I must admit that I’m no different than any other man, not taking my eyes away from Partha’s episodes, or should I say escapades, on the TV screens over the last two weeks. The little mountain of currency notes failed to impress me like his other collections; the lady, in particular, claimed differently as an aide, accomplice, acquaintance and even a niece as applicable on different occasions.
My wife’s eyes were fixed on the lustrous gold ornaments and gold bars as I vainly tried to wean her attention away. I wanted to change the channel and look closely at the lady in question, primarily to address my appetite. Don’t get me wrong! I was curious about her age and that the minister registered property in Arpita’s name way back in 2012. That could have been the beginning, or there could still be hidden deeds before 2012. How old could she have been when they were first acquainted? Surely, one does not register property from ill-gotten wealth in the name of anyone unless ‘close.’ She seemed presently in her thirties, which makes her barely in her teens when the minister could have first known her. More than being envious, my curiosity killed me. My efforts to know her biodata hit a snow wall secure under the National Secrets Act.

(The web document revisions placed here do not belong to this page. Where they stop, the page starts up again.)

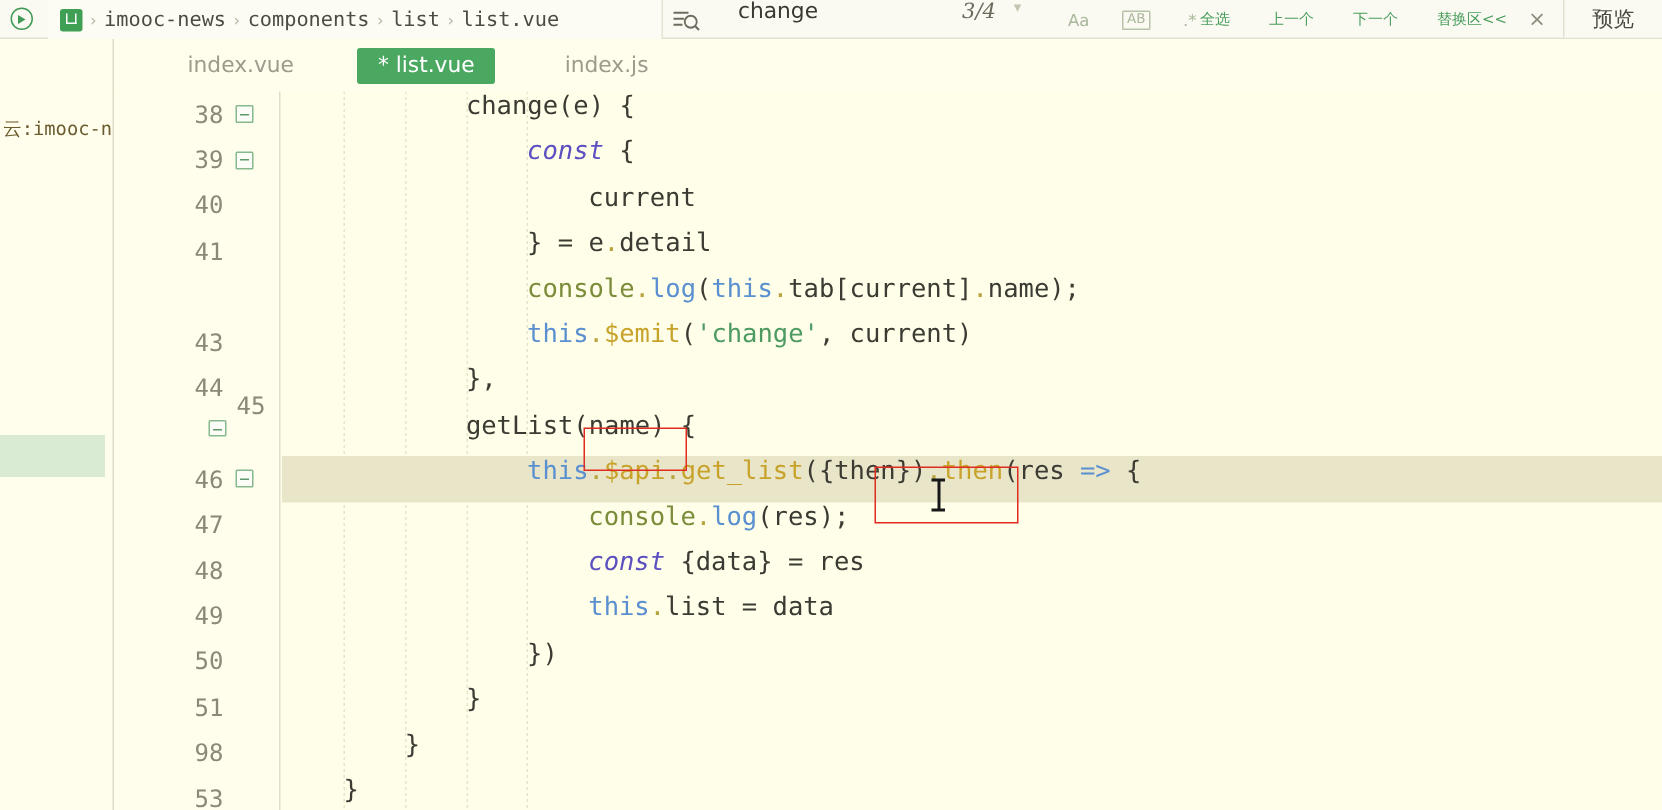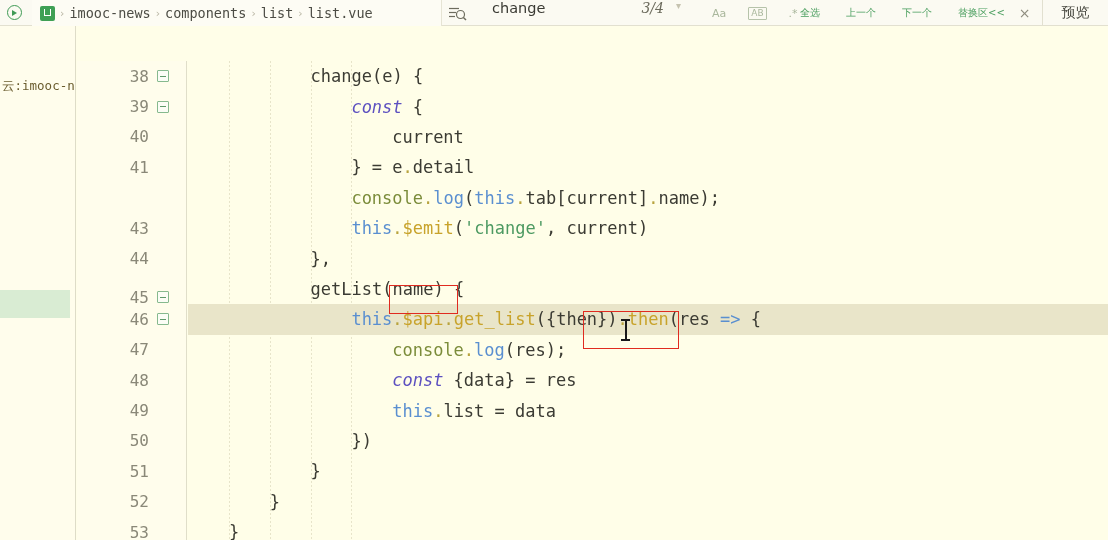--- a/index.html
+++ b/index.html
@@ -389,6 +389,14 @@
     <div class="side-proj">云:imooc-n</div>
   </div>
 
+  <div class="tabbar">
+    <div class="tab-sp1"></div>
+    <div class="tab">index.vue</div>
+    <div class="tab-sp2"></div>
+    <div class="tab active">* list.vue</div>
+    <div class="tab-sp3"></div>
+    <div class="tab">index.js</div>
+  </div>
 
   <div class="gutter" id="gutter">
       <div class="gline" style="top: 0px;">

Be these trivialities as they may, many strange stories emerged, and the one which caught my attention was that the couple were devouring Rs.250000 worth of fruits every month. Well, that works out to Rs.8000 per day only for fruits, which would go from selected shops in New Market. So, I decided to investigate and loitered around the famous fruit shops where one can get many expensive exotic fruits. After looking at a few apples and bananas for minions like me, I queried for the ‘other’ varieties.
The blighter looks at me from head to toe and gets less interested as I’m not wearing flip-flops (famously known as Hawai Chotti), or attired in a kurta-pyjama and sneakers to be anyone worthy or important. He beckons me with a gesture. Was it obscene? Disregarding the profanity, I am drawn toward him to hear what he was about to say. There are better materials than the Mumbai famous cot-breaker-betel-leaves (Palang-Thod-Paan); his wink is suggestive. I do not know why I’m sweating needlessly. As I usually do to escape critical situations, I pretend a call on my cell phone and retreat to a distance until another flip-flop comes to the fruit shop, he momentarily forgetting me. I run speedily out.
I land at the Presidency Jail and talk to the jailor. Yes, the report is true. The man, used to Rs.8000 fruits a day, besides the choicest fish, chicken, and mutton, has to contend with lentils, rice, and roti. He must sleep on the floor with a blanket, a jail issue. I marvel at the power of the politicians to change their life like chameleons, which ordinary mortals like you and me could find impossible. But we may not eat Rs.8000 worth of fruits daily either!
I do not know why my Tata Sky renewal has not been done by my wife!